The most recent attempt to apply the Video Privacy Protection Act to 21st-century technology hit a roadblock when a federal court judge tossed the suit.

Chad Eichenberger claimed that when ESPN transmitted his Roku device identifier (he used the device to watch the sports channel’s videos) to Adobe for purpose of data analytics, the company violated the VPPA prohibition on transmitting personally identifiable information (PII) and viewing history.

ESPN moved to dismiss the putative class action and U.S. District Court Judge Thomas S. Zilly agreed, finding the plaintiff’s factual allegations “too speculative.”

“Because the information allegedly disclosed is not PII (i.e., plaintiff’s Roku device serial number and his viewing records), plaintiff’s legal theory fails,” the court wrote. “Although ESPN could be found liable under the VPPA for disclosing both ‘a unique identifier and a correlated look-up table’ by which plaintiff could be identified as a particular person who watched particular videos, plaintiff does not allege sufficient facts to support his theory that Adobe already has a ‘look-up table.’”
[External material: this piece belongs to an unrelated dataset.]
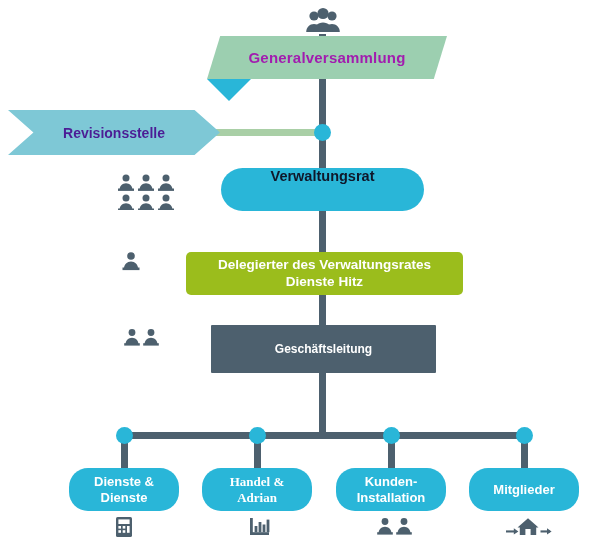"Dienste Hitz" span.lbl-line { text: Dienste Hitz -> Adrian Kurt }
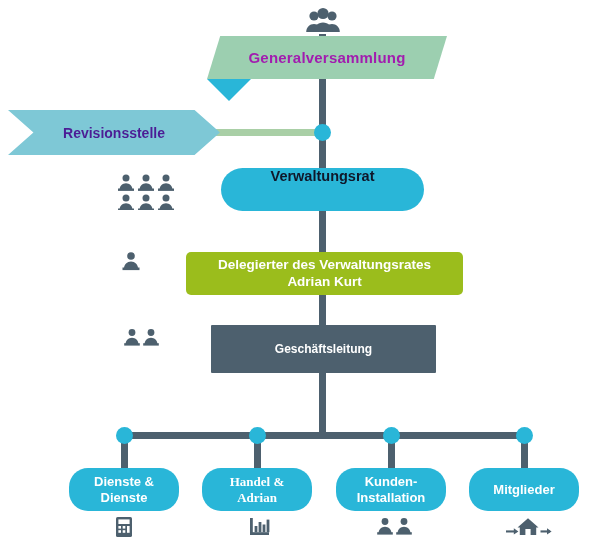"Geschäftsleitung" .box-slate { font-size: 12px -> 17px }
“Even if Adobe does ‘possess a wealth of information’ about individual consumers, it is speculative to state that it can, and does, identify specific persons as having watched or requested specific video materials,” the judge added.
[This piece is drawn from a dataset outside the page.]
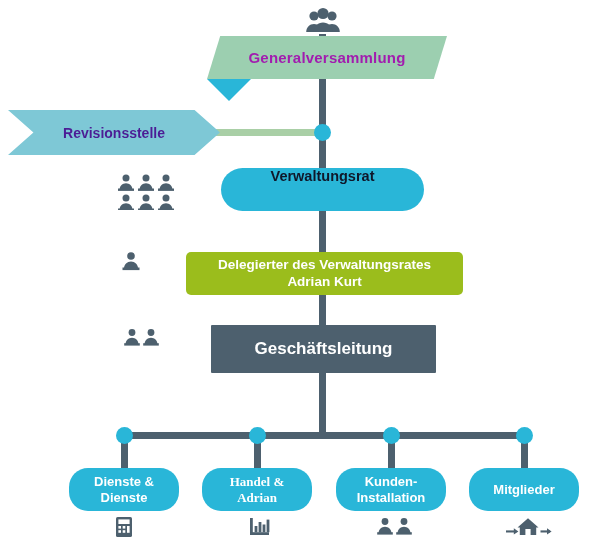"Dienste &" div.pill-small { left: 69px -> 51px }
Judge Zilly dismissed the suit without prejudice, allowing Eichenberger to file an amended complaint.

To read the order in Eichenberger v. ESPN, Inc., click here.
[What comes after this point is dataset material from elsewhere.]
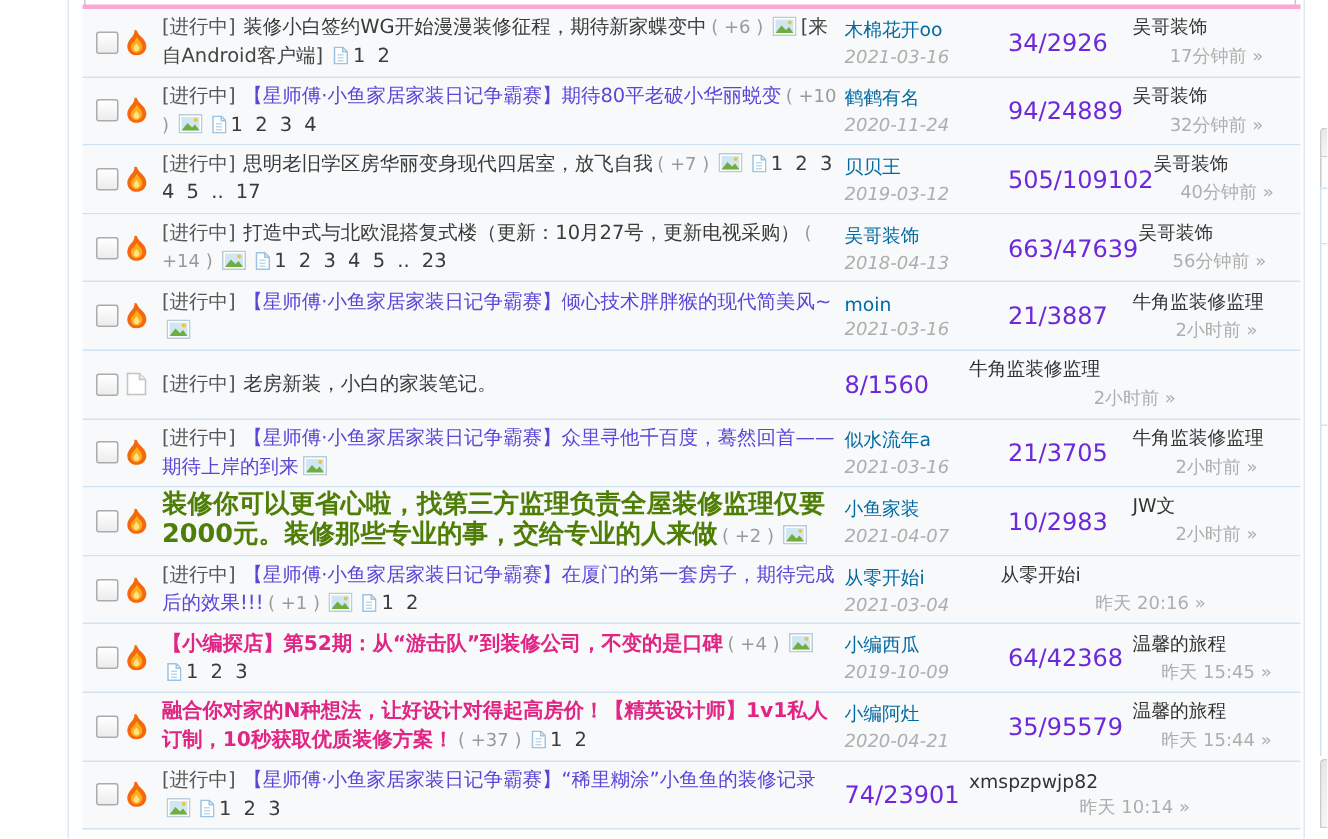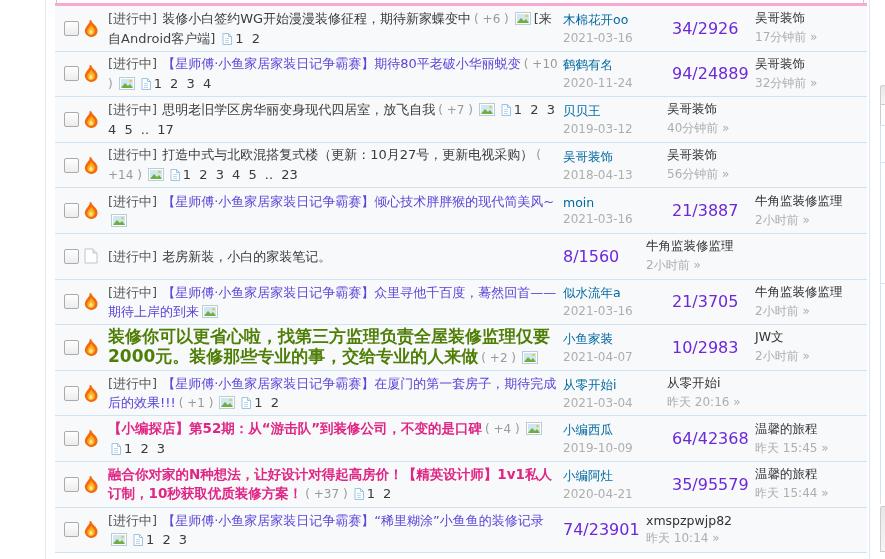"2021-03-16" .a-date { font-style: none -> italic }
Why it matters: Plaintiffs have made multiple attempts to apply the statute – enacted in 1988 in response to the release of U.S. Supreme Court nominee Robert Bork’s video rental records – to more recent technology, with varying levels of success. Similar suits are pending against CNN and Dow Jones, although a Georgia federal court recently dismissed comparable claims against Cartoon Network, in which it reached a conclusion similar to Judge Zilly’s ruling that the transmission of a device identifier alone (in that case, Android IDs) is insufficient to trigger liability under the statute.